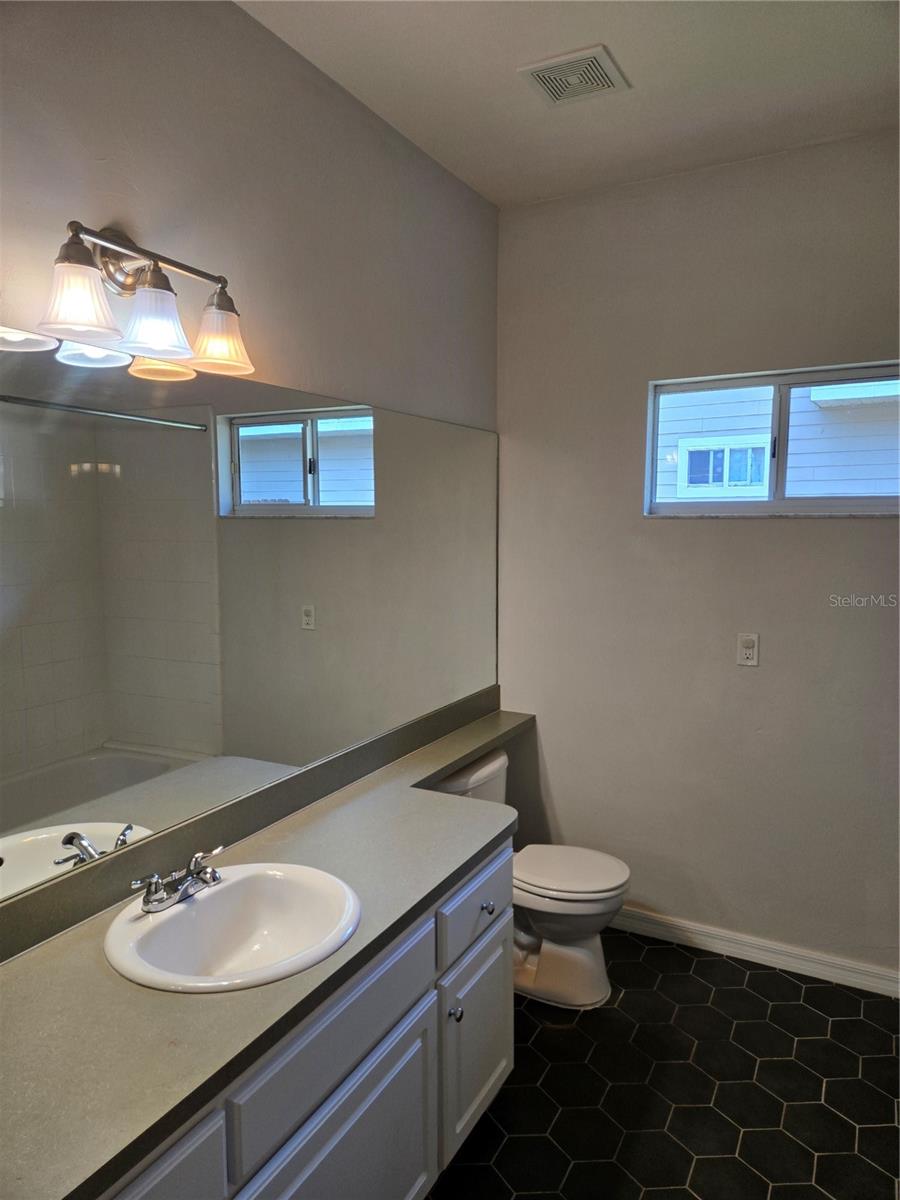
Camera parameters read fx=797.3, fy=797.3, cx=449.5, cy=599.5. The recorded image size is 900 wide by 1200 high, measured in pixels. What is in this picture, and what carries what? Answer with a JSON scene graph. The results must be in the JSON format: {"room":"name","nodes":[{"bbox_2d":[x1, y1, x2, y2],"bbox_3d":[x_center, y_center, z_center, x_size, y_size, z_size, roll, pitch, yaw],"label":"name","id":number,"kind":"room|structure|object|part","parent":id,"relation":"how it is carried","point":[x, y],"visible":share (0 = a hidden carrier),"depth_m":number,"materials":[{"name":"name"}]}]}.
{"room":"bathroom","nodes":[
{"label":"bathroom","id":0,"kind":"room"},
{"bbox_2d":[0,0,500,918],"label":"left wall","id":1,"kind":"structure","parent":0,"point":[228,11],"depth_m":1.89,"materials":[{"name":"paint"}]},
{"bbox_2d":[37,220,254,377],"bbox_3d":[-0.580,-0.601,1.546,0.192,0.251,0.520,3,7,28],"label":"vanity light","id":2,"kind":"object","parent":1,"relation":"attached to","point":[159,339],"visible":0.99,"depth_m":1.52,"materials":[{"name":"metal"}]},
{"bbox_3d":[-0.622,-0.501,1.334,0.120,0.112,0.123,3,7,28],"label":"shade","id":3,"kind":"part","parent":2,"relation":"part of","materials":[{"name":"white glass"}]},
{"bbox_3d":[-0.548,-0.521,1.480,0.127,0.118,0.129,3,7,28],"label":"shade","id":4,"kind":"part","parent":2,"relation":"part of","materials":[{"name":"glass"}]},
{"bbox_3d":[-0.478,-0.544,1.658,0.131,0.117,0.131,3,7,28],"label":"shade","id":5,"kind":"part","parent":2,"relation":"part of","materials":[{"name":"glass"}]},
{"bbox_2d":[0,331,502,906],"bbox_3d":[-0.402,-0.030,2.076,0.008,1.001,2.552,3,7,28],"label":"mirror","id":6,"kind":"object","parent":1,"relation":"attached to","point":[142,437],"visible":1,"depth_m":1.79,"materials":[{"name":"mirror"}]},
{"bbox_2d":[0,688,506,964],"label":"backsplash","id":7,"kind":"structure","parent":1,"relation":"attached to","point":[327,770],"depth_m":1.81,"materials":[{"name":"grey laminate"}]},
{"bbox_2d":[238,0,899,209],"bbox_3d":[0.337,-1.344,1.046,2.335,0.108,3.605,3,7,28],"label":"ceiling","id":8,"kind":"structure","parent":0,"point":[503,59],"depth_m":2.14,"materials":[{"name":"white paint"}]},
{"bbox_2d":[519,44,629,106],"bbox_3d":[0.333,-1.397,2.142,0.236,0.013,0.234,3,7,28],"label":"ceiling vent","id":9,"kind":"object","parent":8,"relation":"attached to","point":[609,74],"visible":0.99,"depth_m":2.12,"materials":[{"name":"white metal"}]},
{"bbox_2d":[424,932,899,1199],"bbox_3d":[0.232,1.507,1.308,2.181,0.099,3.819,3,7,28],"label":"floor","id":10,"kind":"structure","parent":0,"point":[752,974],"depth_m":2.19,"materials":[{"name":"black tile"}]},
{"bbox_2d":[96,841,510,1199],"bbox_3d":[-0.398,1.051,1.592,0.583,0.759,1.676,3,7,28],"label":"vanity cabinet","id":11,"kind":"object","parent":10,"relation":"on","point":[498,941],"visible":0.46,"depth_m":1.57,"materials":[{"name":"white wood"}]},
{"bbox_3d":[-0.493,1.042,1.120,0.028,0.415,0.435,3,7,28],"label":"cabinet door","id":12,"kind":"part","parent":11,"relation":"part of","materials":[{"name":"white paint"}]},
{"bbox_2d":[0,700,540,1196],"bbox_3d":[-0.216,0.611,1.879,0.571,0.046,2.456,3,7,28],"label":"countertop","id":13,"kind":"structure","parent":11,"relation":"on","point":[33,959],"depth_m":1.29,"materials":[{"name":"grey laminate"}]},
{"bbox_2d":[104,861,361,993],"bbox_3d":[-0.407,0.686,1.550,0.447,0.158,0.481,3,7,28],"label":"sink","id":14,"kind":"object","parent":13,"relation":"in","point":[201,906],"visible":0.87,"depth_m":1.62,"materials":[{"name":"white ceramic"}]},
{"bbox_2d":[131,844,227,913],"bbox_3d":[-0.507,0.556,1.586,0.135,0.081,0.225,3,7,28],"label":"faucet","id":15,"kind":"object","parent":14,"relation":"on","point":[159,898],"visible":1,"depth_m":1.57,"materials":[{"name":"silver metal"}]},
{"bbox_3d":[-0.203,0.838,1.586,0.030,0.175,0.589,3,7,28],"label":"drawer","id":16,"kind":"part","parent":11,"relation":"part of","materials":[{"name":"white paint"}]},
{"bbox_3d":[-0.192,1.250,1.634,0.041,0.510,0.555,3,7,28],"label":"cabinet door","id":17,"kind":"part","parent":11,"relation":"part of","materials":[{"name":"white paint"}]},
{"bbox_3d":[0.010,1.026,1.991,0.031,0.035,0.032,3,7,28],"label":"knob","id":18,"kind":"part","parent":11,"relation":"part of","materials":[{"name":"silver metal"}]},
{"bbox_3d":[0.080,1.198,2.183,0.035,0.448,0.397,3,7,28],"label":"cabinet door","id":19,"kind":"part","parent":11,"relation":"part of","materials":[{"name":"paint"}]},
{"bbox_2d":[429,747,629,1009],"bbox_3d":[0.256,0.942,2.732,0.719,0.732,0.460,3,7,28],"label":"toilet","id":20,"kind":"object","parent":10,"relation":"on","point":[550,921],"visible":0.58,"depth_m":2.61,"materials":[{"name":"white ceramic"}]},
{"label":"toilet base","id":21,"kind":"part","parent":20,"relation":"part of","materials":[{"name":"white ceramic"}]},
{"bbox_3d":[0.377,0.910,2.742,0.433,0.040,0.380,3,7,28],"label":"toilet lid","id":22,"kind":"part","parent":20,"relation":"part of","materials":[{"name":"white"}]},
{"bbox_2d":[497,127,899,983],"bbox_3d":[1.168,-0.081,2.752,2.218,2.760,0.150,3,7,28],"label":"back wall","id":23,"kind":"structure","parent":0,"point":[789,533],"depth_m":2.82,"materials":[{"name":"paint"}]},
{"bbox_2d":[736,632,759,666],"bbox_3d":[1.027,0.171,2.749,0.071,0.115,0.009,3,7,28],"label":"wall outlet","id":24,"kind":"object","parent":23,"relation":"attached to","point":[750,651],"visible":0.99,"depth_m":2.75,"materials":[{"name":"white plastic"}]},
{"bbox_2d":[606,904,899,997],"bbox_3d":[0.996,1.241,2.888,1.756,0.089,0.016,3,7,28],"label":"baseboard","id":25,"kind":"structure","parent":23,"relation":"attached to","point":[817,961],"depth_m":2.82,"materials":[{"name":"white paint"}]},
{"bbox_2d":[644,362,899,517],"bbox_3d":[1.157,-0.527,2.741,0.927,0.488,0.082,3,7,28],"label":"window","id":26,"kind":"structure","parent":23,"relation":"in","point":[730,507],"depth_m":2.75,"materials":[{"name":"glass"}]},
{"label":"pane","id":27,"kind":"part","parent":26,"relation":"part of","materials":[{"name":"glass"}]},
{"label":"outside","id":28,"kind":"structure","parent":0,"visible":0},
{"bbox_2d":[654,381,899,500],"bbox_3d":[3.668,-1.433,7.271,10.728,5.534,3.590,3,7,28],"label":"neighboring house","id":29,"kind":"structure","parent":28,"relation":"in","point":[819,397],"depth_m":6.58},
{"bbox_2d":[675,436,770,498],"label":"house window","id":30,"kind":"structure","parent":29,"relation":"in","point":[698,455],"depth_m":6.59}
]}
◆ ◆ ◆ ◆
*TASK REQUIREMENTS*. Would you print all of the entries exactly, omitting any image?

*OUTPUT BELOW*.
Camera parameters read fx=797.3, fy=797.3, cx=449.5, cy=599.5. The recorded image size is 900 wide by 1200 high, measured in pixels. What is in this picture, and what carries what? Answer with a JSON scene graph. The results must be in the JSON format: {"room":"name","nodes":[{"bbox_2d":[x1, y1, x2, y2],"bbox_3d":[x_center, y_center, z_center, x_size, y_size, z_size, roll, pitch, yaw],"label":"name","id":number,"kind":"room|structure|object|part","parent":id,"relation":"how it is carried","point":[x, y],"visible":share (0 = a hidden carrier),"depth_m":number,"materials":[{"name":"name"}]}]}.
{"room":"bathroom","nodes":[
{"label":"bathroom","id":0,"kind":"room"},
{"bbox_2d":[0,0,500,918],"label":"left wall","id":1,"kind":"structure","parent":0,"point":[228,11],"depth_m":1.89,"materials":[{"name":"paint"}]},
{"bbox_2d":[37,220,254,377],"bbox_3d":[-0.580,-0.601,1.546,0.192,0.251,0.520,3,7,28],"label":"vanity light","id":2,"kind":"object","parent":1,"relation":"attached to","point":[159,339],"visible":0.99,"depth_m":1.52,"materials":[{"name":"metal"}]},
{"bbox_3d":[-0.622,-0.501,1.334,0.120,0.112,0.123,3,7,28],"label":"shade","id":3,"kind":"part","parent":2,"relation":"part of","materials":[{"name":"white glass"}]},
{"bbox_3d":[-0.548,-0.521,1.480,0.127,0.118,0.129,3,7,28],"label":"shade","id":4,"kind":"part","parent":2,"relation":"part of","materials":[{"name":"glass"}]},
{"bbox_3d":[-0.478,-0.544,1.658,0.131,0.117,0.131,3,7,28],"label":"shade","id":5,"kind":"part","parent":2,"relation":"part of","materials":[{"name":"glass"}]},
{"bbox_2d":[0,331,502,906],"bbox_3d":[-0.402,-0.030,2.076,0.008,1.001,2.552,3,7,28],"label":"mirror","id":6,"kind":"object","parent":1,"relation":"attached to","point":[142,437],"visible":1,"depth_m":1.79,"materials":[{"name":"mirror"}]},
{"bbox_2d":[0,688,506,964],"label":"backsplash","id":7,"kind":"structure","parent":1,"relation":"attached to","point":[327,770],"depth_m":1.81,"materials":[{"name":"grey laminate"}]},
{"bbox_2d":[238,0,899,209],"bbox_3d":[0.337,-1.344,1.046,2.335,0.108,3.605,3,7,28],"label":"ceiling","id":8,"kind":"structure","parent":0,"point":[503,59],"depth_m":2.14,"materials":[{"name":"white paint"}]},
{"bbox_2d":[519,44,629,106],"bbox_3d":[0.333,-1.397,2.142,0.236,0.013,0.234,3,7,28],"label":"ceiling vent","id":9,"kind":"object","parent":8,"relation":"attached to","point":[609,74],"visible":0.99,"depth_m":2.12,"materials":[{"name":"white metal"}]},
{"bbox_2d":[424,932,899,1199],"bbox_3d":[0.232,1.507,1.308,2.181,0.099,3.819,3,7,28],"label":"floor","id":10,"kind":"structure","parent":0,"point":[752,974],"depth_m":2.19,"materials":[{"name":"black tile"}]},
{"bbox_2d":[96,841,510,1199],"bbox_3d":[-0.398,1.051,1.592,0.583,0.759,1.676,3,7,28],"label":"vanity cabinet","id":11,"kind":"object","parent":10,"relation":"on","point":[498,941],"visible":0.46,"depth_m":1.57,"materials":[{"name":"white wood"}]},
{"bbox_3d":[-0.493,1.042,1.120,0.028,0.415,0.435,3,7,28],"label":"cabinet door","id":12,"kind":"part","parent":11,"relation":"part of","materials":[{"name":"white paint"}]},
{"bbox_2d":[0,700,540,1196],"bbox_3d":[-0.216,0.611,1.879,0.571,0.046,2.456,3,7,28],"label":"countertop","id":13,"kind":"structure","parent":11,"relation":"on","point":[33,959],"depth_m":1.29,"materials":[{"name":"grey laminate"}]},
{"bbox_2d":[104,861,361,993],"bbox_3d":[-0.407,0.686,1.550,0.447,0.158,0.481,3,7,28],"label":"sink","id":14,"kind":"object","parent":13,"relation":"in","point":[201,906],"visible":0.87,"depth_m":1.62,"materials":[{"name":"white ceramic"}]},
{"bbox_2d":[131,844,227,913],"bbox_3d":[-0.507,0.556,1.586,0.135,0.081,0.225,3,7,28],"label":"faucet","id":15,"kind":"object","parent":14,"relation":"on","point":[159,898],"visible":1,"depth_m":1.57,"materials":[{"name":"silver metal"}]},
{"bbox_3d":[-0.203,0.838,1.586,0.030,0.175,0.589,3,7,28],"label":"drawer","id":16,"kind":"part","parent":11,"relation":"part of","materials":[{"name":"white paint"}]},
{"bbox_3d":[-0.192,1.250,1.634,0.041,0.510,0.555,3,7,28],"label":"cabinet door","id":17,"kind":"part","parent":11,"relation":"part of","materials":[{"name":"white paint"}]},
{"bbox_3d":[0.010,1.026,1.991,0.031,0.035,0.032,3,7,28],"label":"knob","id":18,"kind":"part","parent":11,"relation":"part of","materials":[{"name":"silver metal"}]},
{"bbox_3d":[0.080,1.198,2.183,0.035,0.448,0.397,3,7,28],"label":"cabinet door","id":19,"kind":"part","parent":11,"relation":"part of","materials":[{"name":"paint"}]},
{"bbox_2d":[429,747,629,1009],"bbox_3d":[0.256,0.942,2.732,0.719,0.732,0.460,3,7,28],"label":"toilet","id":20,"kind":"object","parent":10,"relation":"on","point":[550,921],"visible":0.58,"depth_m":2.61,"materials":[{"name":"white ceramic"}]},
{"label":"toilet base","id":21,"kind":"part","parent":20,"relation":"part of","materials":[{"name":"white ceramic"}]},
{"bbox_3d":[0.377,0.910,2.742,0.433,0.040,0.380,3,7,28],"label":"toilet lid","id":22,"kind":"part","parent":20,"relation":"part of","materials":[{"name":"white"}]},
{"bbox_2d":[497,127,899,983],"bbox_3d":[1.168,-0.081,2.752,2.218,2.760,0.150,3,7,28],"label":"back wall","id":23,"kind":"structure","parent":0,"point":[789,533],"depth_m":2.82,"materials":[{"name":"paint"}]},
{"bbox_2d":[736,632,759,666],"bbox_3d":[1.027,0.171,2.749,0.071,0.115,0.009,3,7,28],"label":"wall outlet","id":24,"kind":"object","parent":23,"relation":"attached to","point":[750,651],"visible":0.99,"depth_m":2.75,"materials":[{"name":"white plastic"}]},
{"bbox_2d":[606,904,899,997],"bbox_3d":[0.996,1.241,2.888,1.756,0.089,0.016,3,7,28],"label":"baseboard","id":25,"kind":"structure","parent":23,"relation":"attached to","point":[817,961],"depth_m":2.82,"materials":[{"name":"white paint"}]},
{"bbox_2d":[644,362,899,517],"bbox_3d":[1.157,-0.527,2.741,0.927,0.488,0.082,3,7,28],"label":"window","id":26,"kind":"structure","parent":23,"relation":"in","point":[730,507],"depth_m":2.75,"materials":[{"name":"glass"}]},
{"label":"pane","id":27,"kind":"part","parent":26,"relation":"part of","materials":[{"name":"glass"}]},
{"label":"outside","id":28,"kind":"structure","parent":0,"visible":0},
{"bbox_2d":[654,381,899,500],"bbox_3d":[3.668,-1.433,7.271,10.728,5.534,3.590,3,7,28],"label":"neighboring house","id":29,"kind":"structure","parent":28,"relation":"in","point":[819,397],"depth_m":6.58},
{"bbox_2d":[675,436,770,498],"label":"house window","id":30,"kind":"structure","parent":29,"relation":"in","point":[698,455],"depth_m":6.59}
]}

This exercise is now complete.